The separate schema approach suits well for tenants that have a relatively small number of tables and accept sharing the database with others.
Shared database, shared schema
With the third approach, all tenants share the same schema and moreover the same tables. Each row is supplied with a Tenant-ID which is subsequently used to ensure data isolation.
This approach has the lowest hardware and backup costs compared to the other two because it allows you to operate the largest number of tenants per database instance. However, this approach may require additional development efforts to ensure the security of each tenants' data.
The data restoring procedure is similar to the case of the shared database with the addition that you deal with single rows instead of whole tables.
This approach is suitable when you have to serve a large number of tenants who are willing to accept shared resources and logical data isolation within a database in the name of lower cost.
Making a choice
To choose an optimal solution for your organization, you have to consider a number of technical and business aspects.
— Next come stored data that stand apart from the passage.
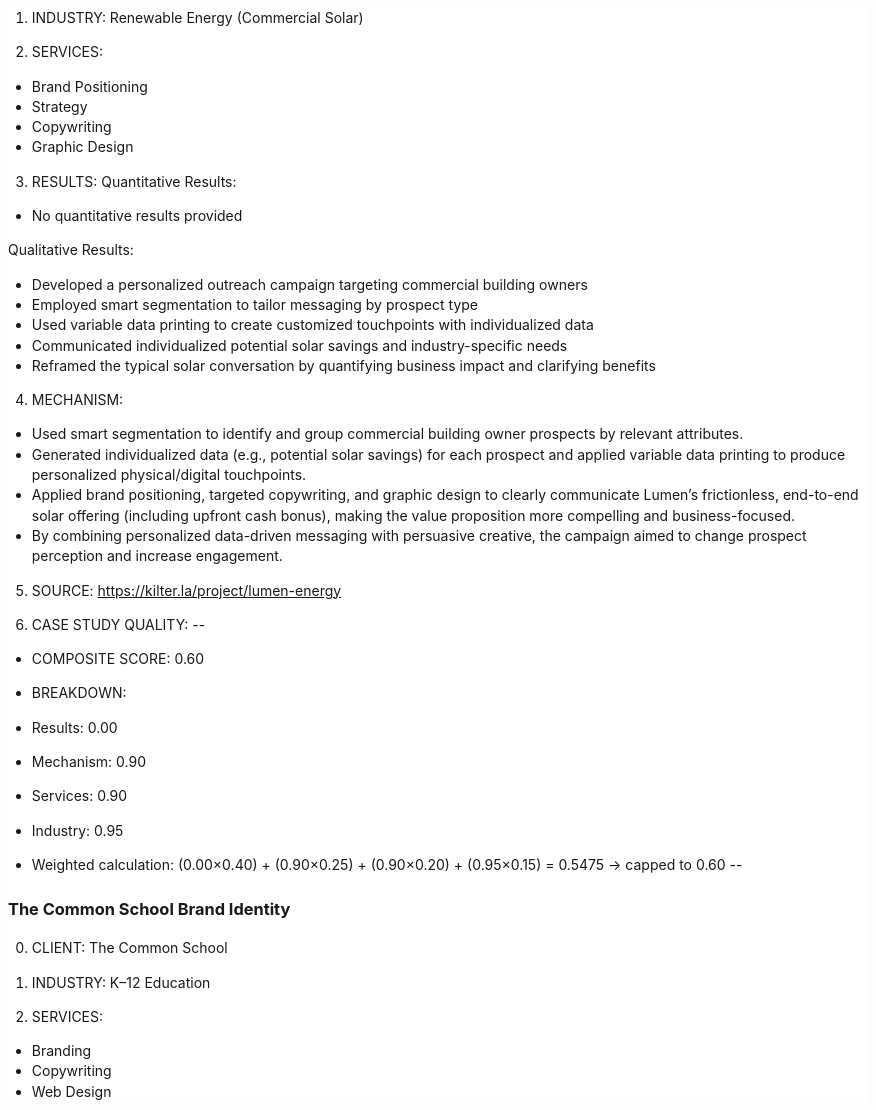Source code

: 1. INDUSTRY: Renewable Energy (Commercial Solar)

2. SERVICES:
- Brand Positioning
- Strategy
- Copywriting
- Graphic Design

3. RESULTS:
Quantitative Results:
- No quantitative results provided

Qualitative Results:
- Developed a personalized outreach campaign targeting commercial building owners
- Employed smart segmentation to tailor messaging by prospect type
- Used variable data printing to create customized touchpoints with individualized data
- Communicated individualized potential solar savings and industry-specific needs
- Reframed the typical solar conversation by quantifying business impact and clarifying benefits

4. MECHANISM:
- Used smart segmentation to identify and group commercial building owner prospects by relevant attributes.
- Generated individualized data (e.g., potential solar savings) for each prospect and applied variable data printing to produce personalized physical/digital touchpoints.
- Applied brand positioning, targeted copywriting, and graphic design to clearly communicate Lumen’s frictionless, end-to-end solar offering (including upfront cash bonus), making the value proposition more compelling and business-focused.
- By combining personalized data-driven messaging with persuasive creative, the campaign aimed to change prospect perception and increase engagement.

5. SOURCE: https://kilter.la/project/lumen-energy

6. CASE STUDY QUALITY:
--
-  COMPOSITE SCORE: 0.60

-  BREAKDOWN: 
  - Results: 0.00
  - Mechanism: 0.90
  - Services: 0.90
  - Industry: 0.95
- Weighted calculation: (0.00×0.40) + (0.90×0.25) + (0.90×0.20) + (0.95×0.15) = 0.5475 → capped to 0.60
--

### The Common School Brand Identity

0. CLIENT: The Common School

1. INDUSTRY: K–12 Education

2. SERVICES:
- Branding
- Copywriting
- Web Design
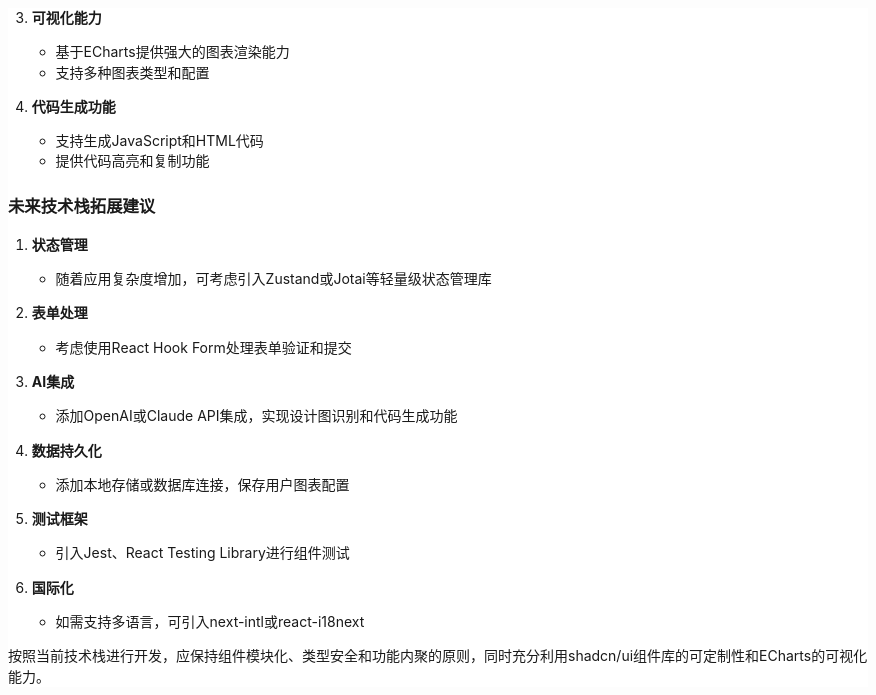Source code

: 3. **可视化能力**
   - 基于ECharts提供强大的图表渲染能力
   - 支持多种图表类型和配置

4. **代码生成功能**
   - 支持生成JavaScript和HTML代码
   - 提供代码高亮和复制功能

### 未来技术栈拓展建议

1. **状态管理**
   - 随着应用复杂度增加，可考虑引入Zustand或Jotai等轻量级状态管理库

2. **表单处理**
   - 考虑使用React Hook Form处理表单验证和提交

3. **AI集成**
   - 添加OpenAI或Claude API集成，实现设计图识别和代码生成功能

4. **数据持久化**
   - 添加本地存储或数据库连接，保存用户图表配置

5. **测试框架**
   - 引入Jest、React Testing Library进行组件测试

6. **国际化**
   - 如需支持多语言，可引入next-intl或react-i18next

按照当前技术栈进行开发，应保持组件模块化、类型安全和功能内聚的原则，同时充分利用shadcn/ui组件库的可定制性和ECharts的可视化能力。
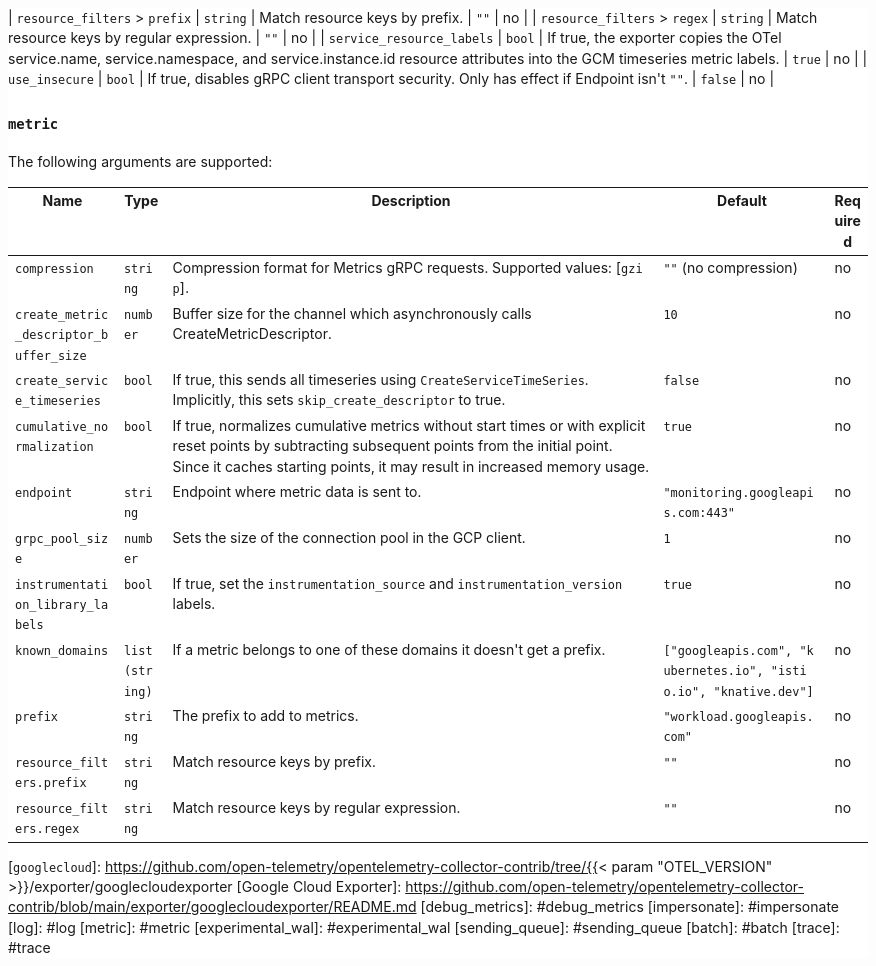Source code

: | `resource_filters` > `prefix` | `string`       | Match resource keys by prefix.                                                                                                                                                                             | `""`                         | no       |
| `resource_filters` > `regex`  | `string`       | Match resource keys by regular expression.                                                                                                                                                                 | `""`                         | no       |
| `service_resource_labels`     | `bool`         | If true, the exporter copies the OTel service.name, service.namespace, and service.instance.id resource attributes into the GCM timeseries metric labels.                                                  | `true`                       | no       |
| `use_insecure`                | `bool`         | If true, disables gRPC client transport security. Only has effect if Endpoint isn't `""`.                                                                                                                  | `false`                      | no       |

### `metric`

The following arguments are supported:

| Name                                   | Type           | Description                                                                                                                                                                                                                 | Default                                                          | Required |
|----------------------------------------|----------------|-----------------------------------------------------------------------------------------------------------------------------------------------------------------------------------------------------------------------------|------------------------------------------------------------------|----------|
| `compression`                          | `string`       | Compression format for Metrics gRPC requests. Supported values: [`gzip`].                                                                                                                                                   | `""` (no compression)                                            | no       |
| `create_metric_descriptor_buffer_size` | `number`       | Buffer size for the  channel which asynchronously calls CreateMetricDescriptor.                                                                                                                                             | `10`                                                             | no       |
| `create_service_timeseries`            | `bool`         | If true, this sends all timeseries using `CreateServiceTimeSeries`. Implicitly, this sets `skip_create_descriptor` to true.                                                                                                 | `false`                                                          | no       |
| `cumulative_normalization`             | `bool`         | If true, normalizes cumulative metrics without start times or with explicit reset points by subtracting subsequent points from the initial point. Since it caches starting points, it may result in increased memory usage. | `true`                                                           | no       |
| `endpoint`                             | `string`       | Endpoint where metric data is sent to.                                                                                                                                                                                      | `"monitoring.googleapis.com:443"`                                | no       |
| `grpc_pool_size`                       | `number`       | Sets the size of the connection pool in the GCP client.                                                                                                                                                                     | `1`                                                              | no       |
| `instrumentation_library_labels`       | `bool`         | If true, set the `instrumentation_source` and `instrumentation_version` labels.                                                                                                                                             | `true`                                                           | no       |
| `known_domains`                        | `list(string)` | If a metric belongs to one of these domains it doesn't get a prefix.                                                                                                                                                        | `["googleapis.com", "kubernetes.io", "istio.io", "knative.dev"]` | no       |
| `prefix`                               | `string`       | The prefix to add to metrics.                                                                                                                                                                                               | `"workload.googleapis.com"`                                      | no       |
| `resource_filters.prefix`              | `string`       | Match resource keys by prefix.                                                                                                                                                                                              | `""`                                                             | no       |
| `resource_filters.regex`               | `string`       | Match resource keys by regular expression.                                                                                                                                                                                  | `""`                                                             | no       |

[`googlecloud`]: https://github.com/open-telemetry/opentelemetry-collector-contrib/tree/{{< param "OTEL_VERSION" >}}/exporter/googlecloudexporter
[Google Cloud Exporter]: https://github.com/open-telemetry/opentelemetry-collector-contrib/blob/main/exporter/googlecloudexporter/README.md
[debug_metrics]: #debug_metrics
[impersonate]: #impersonate
[log]: #log
[metric]: #metric
[experimental_wal]: #experimental_wal
[sending_queue]: #sending_queue
[batch]: #batch
[trace]: #trace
Some of them are discussed below.
How many tenants are supposed to use the data warehouse?
The more tenants you have, the more likely you tend to a shared approach.
Should someone have access to the data of all (or many) tenants?
If your tenants are for example more or less independent subsidiaries of a larger organization, it is likely you will need to choose the most shared approach to enable cross-tenant analysis.
Are you going to offer special services for some tenants?
If so, you will likely tend to a more isolated approach.
Do you expect a large number of end-users per tenant?
The more users you expect, the more likely you tend to an isolated approach.
The development of a shared data model usually requires significantly more effort depending on the complexity of the access model to be implemented. Maintenance and hardware costs are usually lower than those of a more isolated approach. So your choice depends mainly on the expected service duration and the willingness to accept the higher initial costs.
If you store sensitive customer data in your data warehouse, the security question will significantly influence your decision. A common prejudice is that only physically separated data can be secure. Therefore a great deal of convincing might be necessary if you consider a more shared solution favorable. In fact, a shared solution can be just as secure as an isolated one. However, to achieve this you usually need to develop a rather complicated design.